§ **DIRECTIVE**:
As the answer, set down the lines below from the one containing "position: absolute; left: 19px;" through the one containing "126px; height: 23px;", exactly and inclusively, and no others.

______________________________

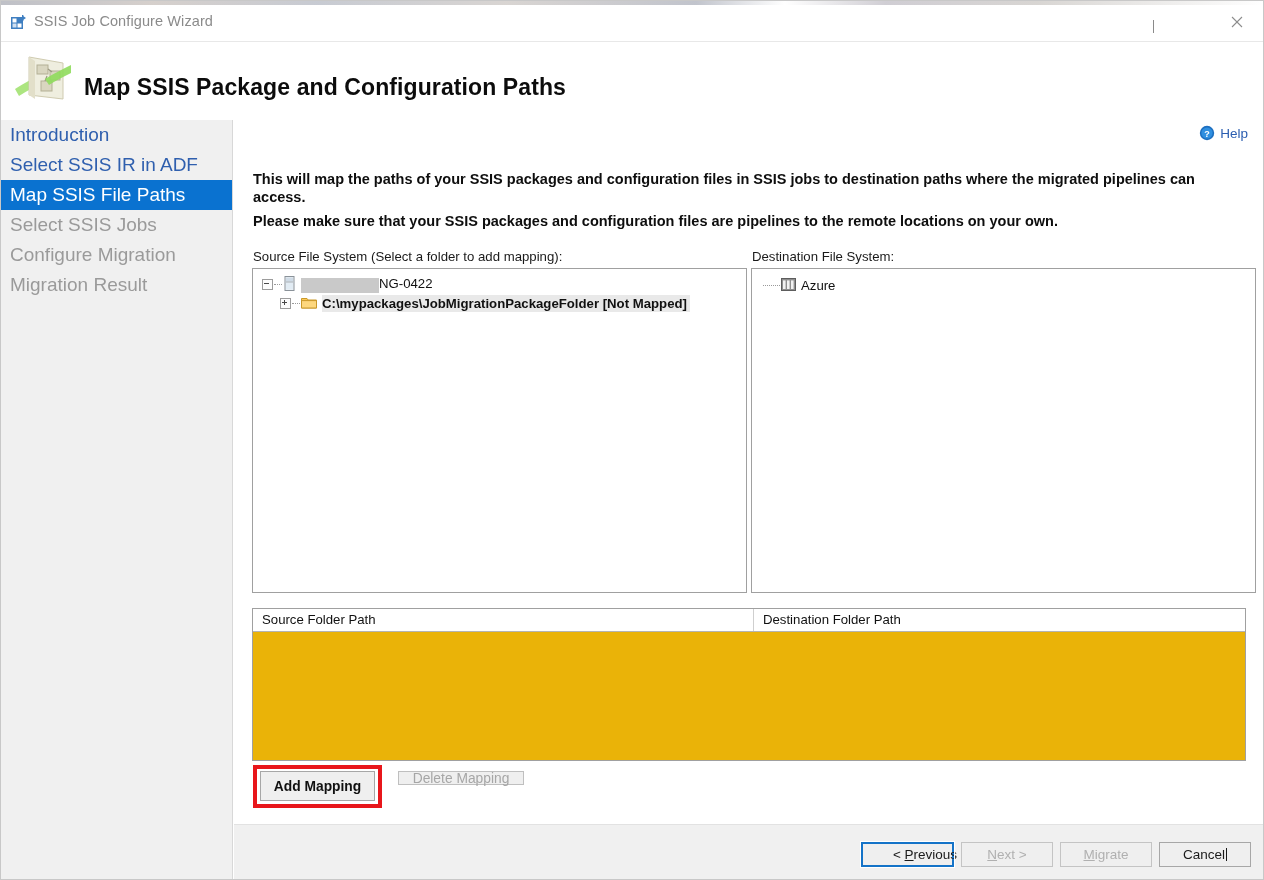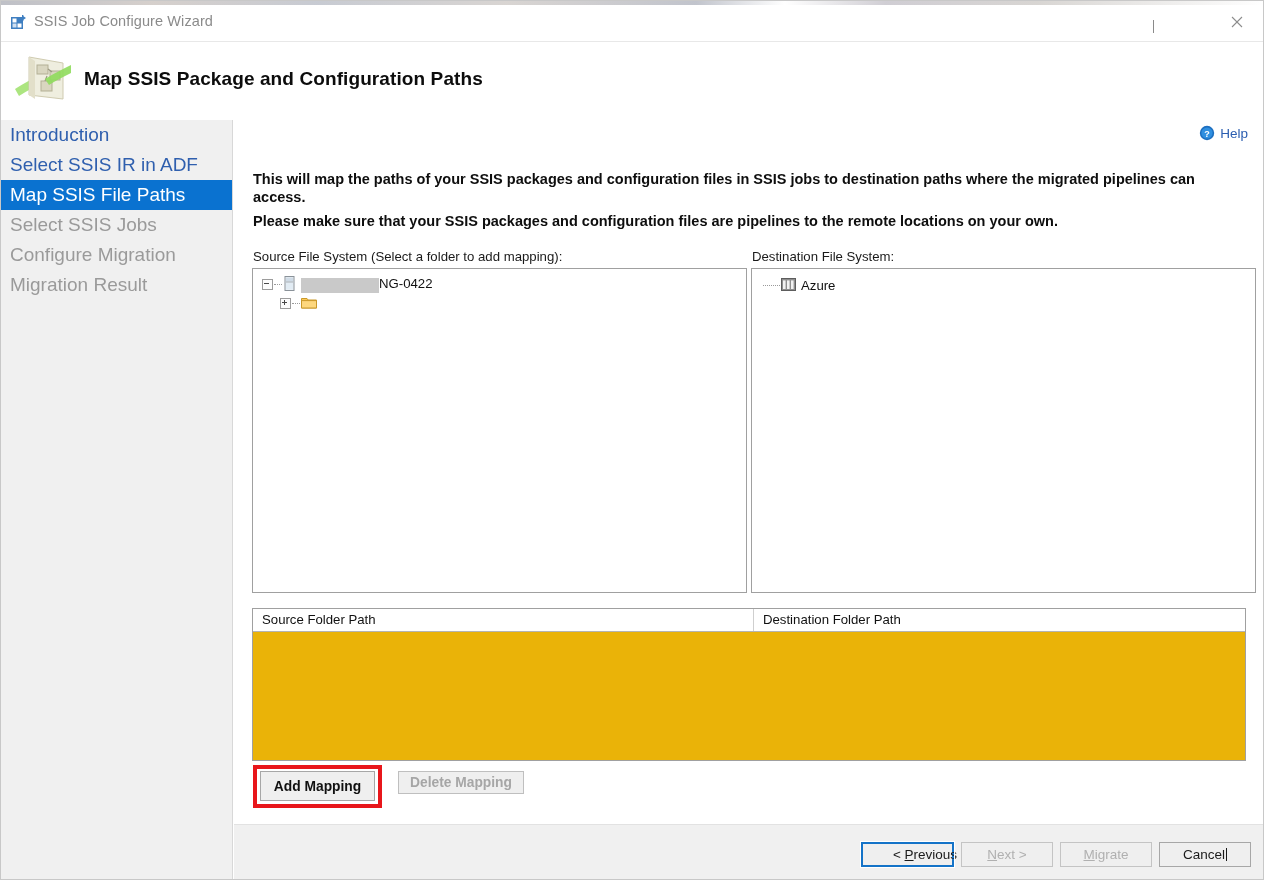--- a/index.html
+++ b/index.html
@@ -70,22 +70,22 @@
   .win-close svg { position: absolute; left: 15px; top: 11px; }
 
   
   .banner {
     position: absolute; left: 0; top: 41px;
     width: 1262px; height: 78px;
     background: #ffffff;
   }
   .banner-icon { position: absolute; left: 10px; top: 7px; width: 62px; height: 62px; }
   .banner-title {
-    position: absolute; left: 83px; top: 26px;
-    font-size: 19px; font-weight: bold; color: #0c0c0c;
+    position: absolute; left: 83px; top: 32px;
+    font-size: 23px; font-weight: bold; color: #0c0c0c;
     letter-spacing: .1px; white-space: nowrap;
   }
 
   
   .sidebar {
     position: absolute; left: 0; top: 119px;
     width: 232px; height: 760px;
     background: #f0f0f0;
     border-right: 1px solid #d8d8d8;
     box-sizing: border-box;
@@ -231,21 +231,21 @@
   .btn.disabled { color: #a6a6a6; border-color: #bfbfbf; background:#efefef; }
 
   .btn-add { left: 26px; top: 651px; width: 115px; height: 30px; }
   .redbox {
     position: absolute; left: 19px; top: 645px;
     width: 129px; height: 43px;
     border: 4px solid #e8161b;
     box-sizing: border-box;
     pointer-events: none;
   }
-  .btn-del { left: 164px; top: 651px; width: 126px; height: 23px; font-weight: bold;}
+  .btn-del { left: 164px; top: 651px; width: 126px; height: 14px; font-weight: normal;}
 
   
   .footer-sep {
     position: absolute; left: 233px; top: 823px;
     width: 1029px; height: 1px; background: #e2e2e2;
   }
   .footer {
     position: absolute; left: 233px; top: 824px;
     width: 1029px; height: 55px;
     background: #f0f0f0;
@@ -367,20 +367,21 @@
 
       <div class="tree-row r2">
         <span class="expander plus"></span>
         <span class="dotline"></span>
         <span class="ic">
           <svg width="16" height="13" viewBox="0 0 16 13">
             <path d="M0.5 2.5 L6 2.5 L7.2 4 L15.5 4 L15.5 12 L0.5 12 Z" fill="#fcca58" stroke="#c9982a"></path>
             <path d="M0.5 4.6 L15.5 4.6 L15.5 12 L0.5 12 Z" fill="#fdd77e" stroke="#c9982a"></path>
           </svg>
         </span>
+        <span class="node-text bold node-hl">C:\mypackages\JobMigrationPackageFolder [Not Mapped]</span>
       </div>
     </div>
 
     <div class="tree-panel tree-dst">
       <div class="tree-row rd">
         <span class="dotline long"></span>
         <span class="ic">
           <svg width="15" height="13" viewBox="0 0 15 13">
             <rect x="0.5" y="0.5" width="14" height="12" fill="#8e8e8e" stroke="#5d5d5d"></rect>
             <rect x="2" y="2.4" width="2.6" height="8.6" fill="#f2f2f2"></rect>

______________________________

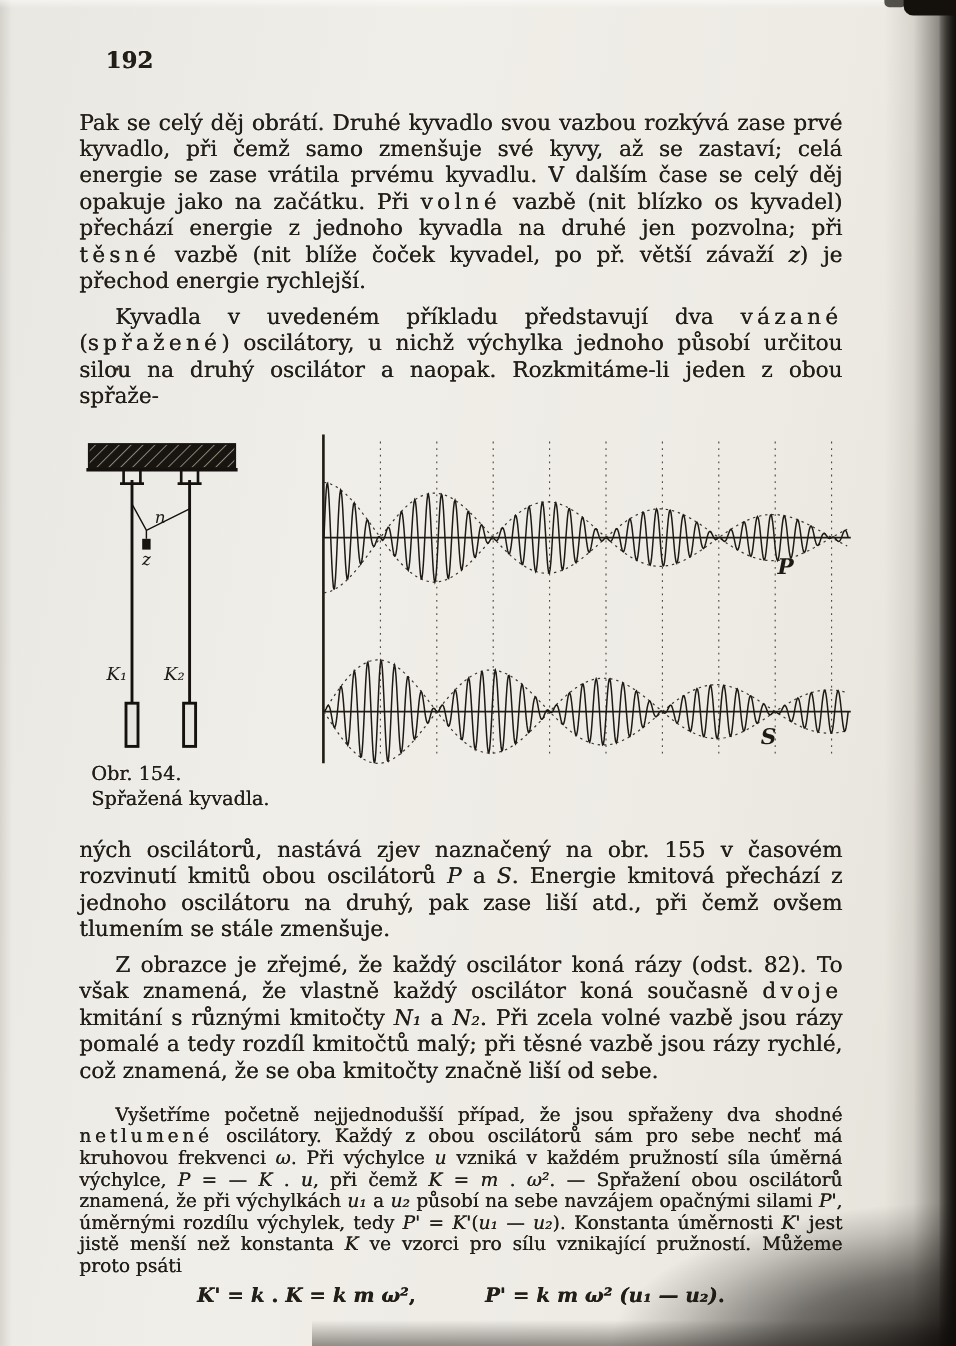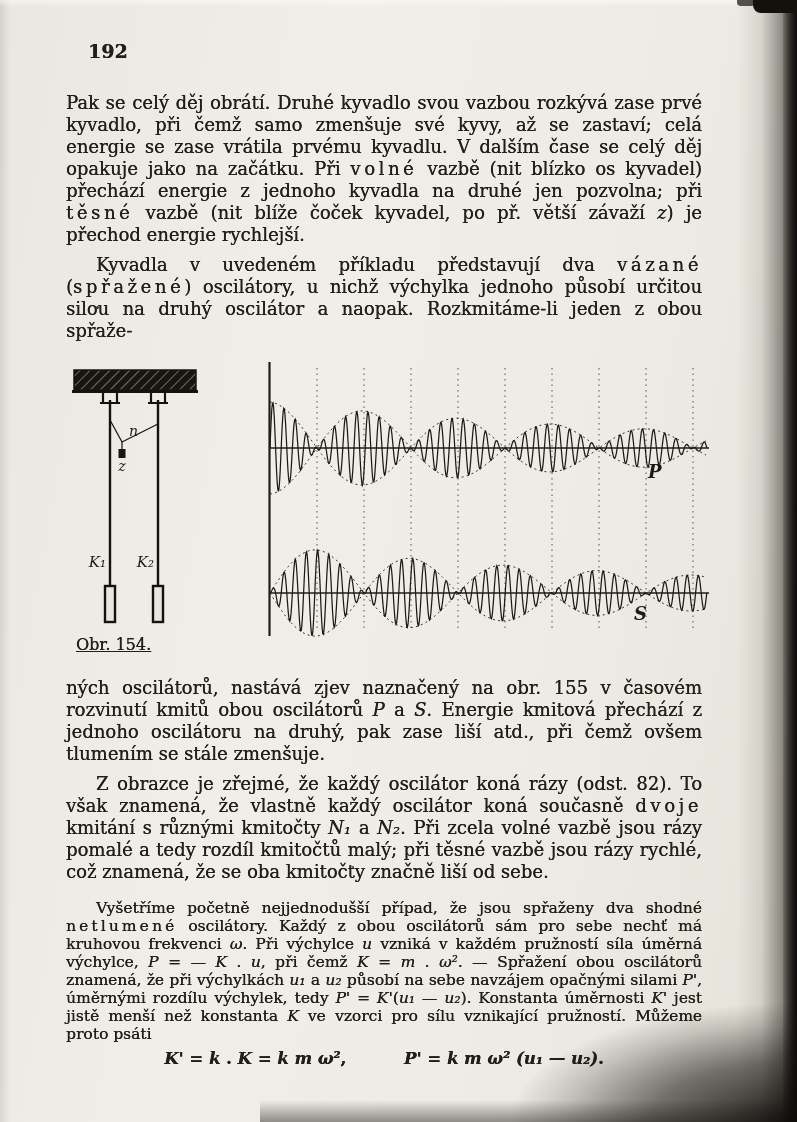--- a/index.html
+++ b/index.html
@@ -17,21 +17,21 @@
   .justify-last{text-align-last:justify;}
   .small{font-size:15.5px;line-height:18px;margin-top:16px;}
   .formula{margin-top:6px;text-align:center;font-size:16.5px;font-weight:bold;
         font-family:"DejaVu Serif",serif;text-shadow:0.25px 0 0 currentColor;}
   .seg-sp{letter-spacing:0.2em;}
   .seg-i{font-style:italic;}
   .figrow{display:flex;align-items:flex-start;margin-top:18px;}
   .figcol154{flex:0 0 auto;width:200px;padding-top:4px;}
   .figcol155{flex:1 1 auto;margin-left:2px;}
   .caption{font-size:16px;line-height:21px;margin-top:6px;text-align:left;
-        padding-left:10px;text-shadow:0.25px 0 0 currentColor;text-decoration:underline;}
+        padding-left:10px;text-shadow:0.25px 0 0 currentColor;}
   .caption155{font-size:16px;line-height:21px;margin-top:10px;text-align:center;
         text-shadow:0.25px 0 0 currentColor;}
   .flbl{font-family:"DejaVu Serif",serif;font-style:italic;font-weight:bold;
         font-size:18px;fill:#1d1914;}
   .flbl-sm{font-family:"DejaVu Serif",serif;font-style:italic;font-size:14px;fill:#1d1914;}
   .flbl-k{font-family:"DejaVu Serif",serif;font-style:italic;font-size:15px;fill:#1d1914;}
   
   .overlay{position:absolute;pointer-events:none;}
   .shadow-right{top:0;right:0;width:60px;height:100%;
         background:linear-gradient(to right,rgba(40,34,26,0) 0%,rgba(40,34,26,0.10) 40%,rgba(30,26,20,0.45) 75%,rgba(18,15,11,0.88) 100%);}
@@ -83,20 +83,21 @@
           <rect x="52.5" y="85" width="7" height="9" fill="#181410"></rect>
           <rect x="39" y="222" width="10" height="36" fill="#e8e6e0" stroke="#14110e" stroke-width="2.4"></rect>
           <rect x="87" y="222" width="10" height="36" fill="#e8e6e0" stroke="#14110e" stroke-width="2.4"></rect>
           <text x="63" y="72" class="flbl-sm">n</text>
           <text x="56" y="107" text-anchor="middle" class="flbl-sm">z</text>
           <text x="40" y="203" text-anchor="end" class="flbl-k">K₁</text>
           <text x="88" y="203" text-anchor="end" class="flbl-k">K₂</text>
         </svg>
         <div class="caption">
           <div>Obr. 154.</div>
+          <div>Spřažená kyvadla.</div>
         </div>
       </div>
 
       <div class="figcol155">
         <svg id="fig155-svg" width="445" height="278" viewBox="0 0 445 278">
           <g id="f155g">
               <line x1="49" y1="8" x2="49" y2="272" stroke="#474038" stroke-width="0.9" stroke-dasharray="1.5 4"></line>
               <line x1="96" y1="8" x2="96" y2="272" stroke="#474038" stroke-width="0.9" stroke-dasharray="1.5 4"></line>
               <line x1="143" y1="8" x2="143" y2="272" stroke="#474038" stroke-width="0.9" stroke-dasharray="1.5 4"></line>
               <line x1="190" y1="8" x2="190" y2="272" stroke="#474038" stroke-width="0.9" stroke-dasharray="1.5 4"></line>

______________________________

§ **EXERCISE SOLUTION**:
     position: absolute; left: 19px; top: 645px;
     width: 129px; height: 43px;
     border: 4px solid #e8161b;
     box-sizing: border-box;
     pointer-events: none;
   }
-  .btn-del { left: 164px; top: 651px; width: 126px; height: 23px; font-weight: bold;}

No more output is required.